Strengths: -The paper is clearly written and definitely of relevance to the NeurIPS community. -The authors characterize the problem nicely in terms of existing RL theory (POMDPs) and establish results which map learning in this environment to paths in a finite state automaton. They also connect their analysis to finding successor states in an RL problem. -The method is evaluated on several tasks including a GridWorld problem and program analysis and the results seem moderately better than baselines (especially for less training data)

Weaknesses: -The results are somewhat mixed and the domains are relatively simple -There is another body of work which I think is related to this but not mentioned in the automatic knowledge-base completion literature. In particular I am curious how this method compares to something like: Go For a Walk: https://arxiv.org/abs/1711.05851 (other than the fact that GFW uses RL explicitly). Could you not compare to existing RL approaches?

Correctness: As far as I can tell everything looks correct.

Clarity: The paper is well written and reasonable clear. Because it focuses on program analysis, there may be a bit of a learning curve for readers not familiar with that literature.

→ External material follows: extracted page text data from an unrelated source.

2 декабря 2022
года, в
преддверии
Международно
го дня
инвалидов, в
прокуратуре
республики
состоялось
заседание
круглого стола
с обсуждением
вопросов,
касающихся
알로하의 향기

Relation to Prior Work: The prior work section seems complete, except for coverage of RL-based path discovery work mentioned above.

Reproducibility: Yes

Additional Feedback: Thank you for running the GFAW comparison. I have raised my score.

Review 4

Summary and Contributions: In this paper, the authors study the problem of how to learn to add edges into input graphs for better performance in downstream tasks. The main contribution are summarized as follows. C1. The authors formulate the problem of learning to add edges into input graphs, and highlight the potential applications in software engineering scenario. C2. GFSA is proposed to enable edge addition learning from downstream tasks. C3. Empirical results on program analysis and bug detection tasks suggest the effectiveness of the proposed method.

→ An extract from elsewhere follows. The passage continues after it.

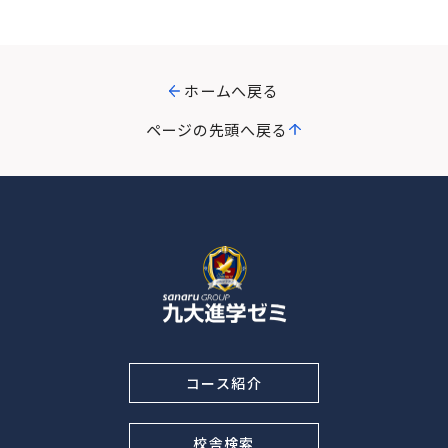
ホームへ戻る
ページの先頭へ戻る
コース紹介
校舎検索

Strengths: S1. The authors investigate an interesting aspect of graph learning: how to enable edge addition learning with context understanding. S2. The authors also suggest a unique angle to address the problem of context understanding. In particular, context understanding is formulated as a process of state transition triggered by actions in a finite-state automaton, and casted into a learning problem. S3. The effectiveness of the proposed method is supported by multiple concrete tasks in software engineering and program analysis, indicating its real-world impact.

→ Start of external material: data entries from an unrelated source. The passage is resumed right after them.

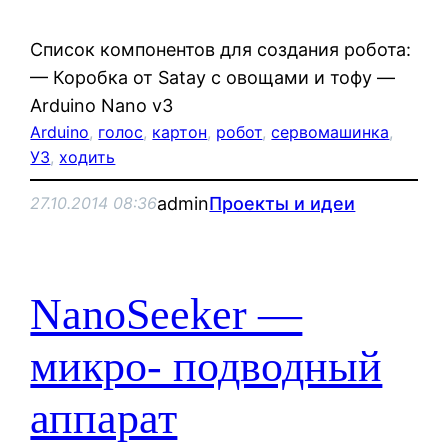
Список компонентов для создания робота:
— Коробка от Satay с овощами и тофу —
Arduino Nano v3
Arduino
, 
голос
, 
картон
, 
робот
, 
сервомашинка
, 
УЗ
, 
ходить
admin
Проекты и идеи
27.10.2014 08:36
NanoSeeker —
микро- подводный
аппарат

Weaknesses: W1. The unique value of the propose GFSA is unclear. As discussed in the paper, the problem setting behind GFSA is friendly to reinforcement learning techniques. There has been some work that aims to learn better graph structure for downstream tasks by reinforcement learning [1]. The key questions is why GFSA is preferred over existing reinforcement learning techniques. Without the clarification, the unique value in GFSA remains vague. W2. The action "backtrack" could be problematic. While this action enables the model to handle the cases where no edge addition is needed or discovered, it could also make the model run into endless loops. How does the final reward guide the model to minimize the chance of triggering "backtrack"? W3. The proposed method may suffer low learning efficiency. As reward comes from downstream tasks, supervision on early actions could be fairly weak. How is this issue addressed in this work? W4. It is difficult to see how GFSA could support multiple edge addition. Reference [1] Wang, L. et al. Learning Robust Representations with Graph Denoising Policy Network.

Correctness: Yes

Clarity: Yes

Relation to Prior Work: Yes

Reproducibility: Yes

Additional Feedback: Q1. Does GFSA only support one edge addition? Q2. In practice, for two nodes connected by an added edge, what is their distance? If they are far away, it means many actions are needed to reach that edge addition decision, and the issue discussed in W3 could be severe. If they are local, why not casting the context understanding as a link prediction problem and solving it by message passing models (e.g., GNN variants)? ======After rebuttal====== The authors shared reasonable response to my questions. I have raised the score.